To an extent, this is true now. If I have your SSN, I can pull your credit report, which lists all your accounts, major credit purchases, addresses for the last 7 years, and so on. Since a SIN tags all that info, it actually saves a few steps, makes it easier.

You need more than a SSN to get a credit report, at least in the US. You need a lot of info. And credit reports don't include bank balances, and I don't think they include major purchases either.

QUOTE (Cain @ Jan 12 2015, 03:39 AM) *
IIRC, one example has someone walking down the mall in active mode. She's broadcasting her SIN, and in that example, not only does she get targeted spam, there's some automatic debits that happen, where she pays for things without having to approve the transaction.

Presumably similar to the "fridge account", discussed above. If she creates an account with a particular store, she could have a standing arrangement where she just goes in, picks something up (sees an ARO that indicates price and remaining balance) and if she walks out with it, her account is debited.

QUOTE
On top of that, a stranger scans her SIN and decides to hit on her-- apparently, random guy was able to access her OKCupid 2070 profile, and send her a message. All from scanning her SIN.

I don't remember this example specifically, do you have a page number? But presumably, she chose to participate in this scheme. She set up the OkCupid account, linked it to her SIN, and now anyone with the same dating app on their commlink gets a little heart ARO over her head when they see her, if they click it they can access her profile.
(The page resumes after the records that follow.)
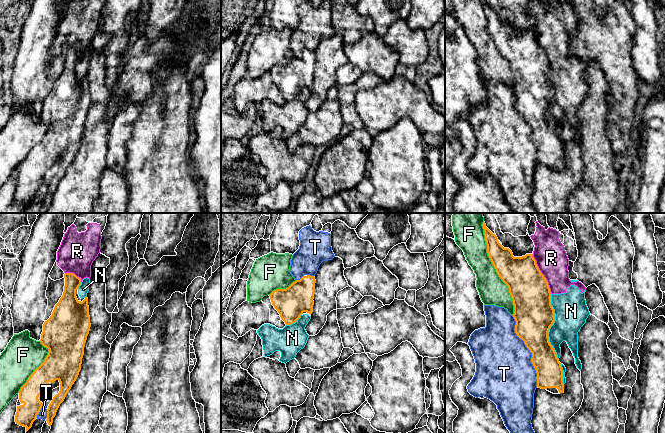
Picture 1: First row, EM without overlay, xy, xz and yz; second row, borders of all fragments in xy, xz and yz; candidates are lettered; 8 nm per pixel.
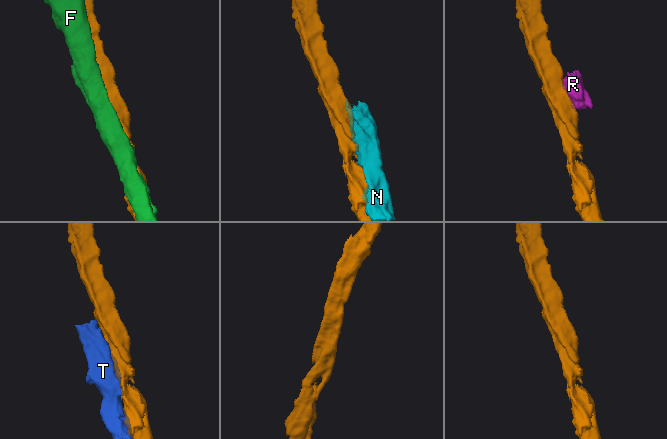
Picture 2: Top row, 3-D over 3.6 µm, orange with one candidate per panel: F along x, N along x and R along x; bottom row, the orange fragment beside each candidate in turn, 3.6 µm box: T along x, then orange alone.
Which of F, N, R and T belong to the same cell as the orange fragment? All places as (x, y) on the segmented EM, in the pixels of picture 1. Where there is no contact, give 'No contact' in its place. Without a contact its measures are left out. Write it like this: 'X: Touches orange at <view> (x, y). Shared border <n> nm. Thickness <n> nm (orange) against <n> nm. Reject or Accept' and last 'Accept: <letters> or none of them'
F: Touches orange at yz (494, 267). Shared border 800 nm. Thickness 280 nm (orange) against 220 nm. Reject
N: Touches orange at yz (550, 326). Shared border 550 nm. Thickness 320 nm (orange) against 260 nm. Reject
R: Touches orange at yz (542, 274). Shared border 360 nm. Thickness 320 nm (orange) against 260 nm. Reject
T: Touches orange at yz (530, 351). Shared border 600 nm. Thickness 280 nm (orange) against 440 nm. Reject
Accept: none of them

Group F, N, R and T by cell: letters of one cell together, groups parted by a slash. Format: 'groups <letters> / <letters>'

QUOTE (Cain @ Jan 13 2015, 02:14 AM) *
So, when you run a SIN in 2070, you basically get everything tied to that SIN on the matrix, the same as if you googled yourself today.

Why do you think this is the case?

QUOTE
The third thing to consider is that, in order for the 2070 economy to work, the megacorps need a reasonable level of cooperation.

Law enforcement corps, Knight Errant and Lone Star, explicitly don't share information on criminals with each other. I don't think it's fair to assume any level of cooperation.

Megacorps will literally virus bomb each other's offices for a bit of a competitive edge, as long as they think they won't get caught.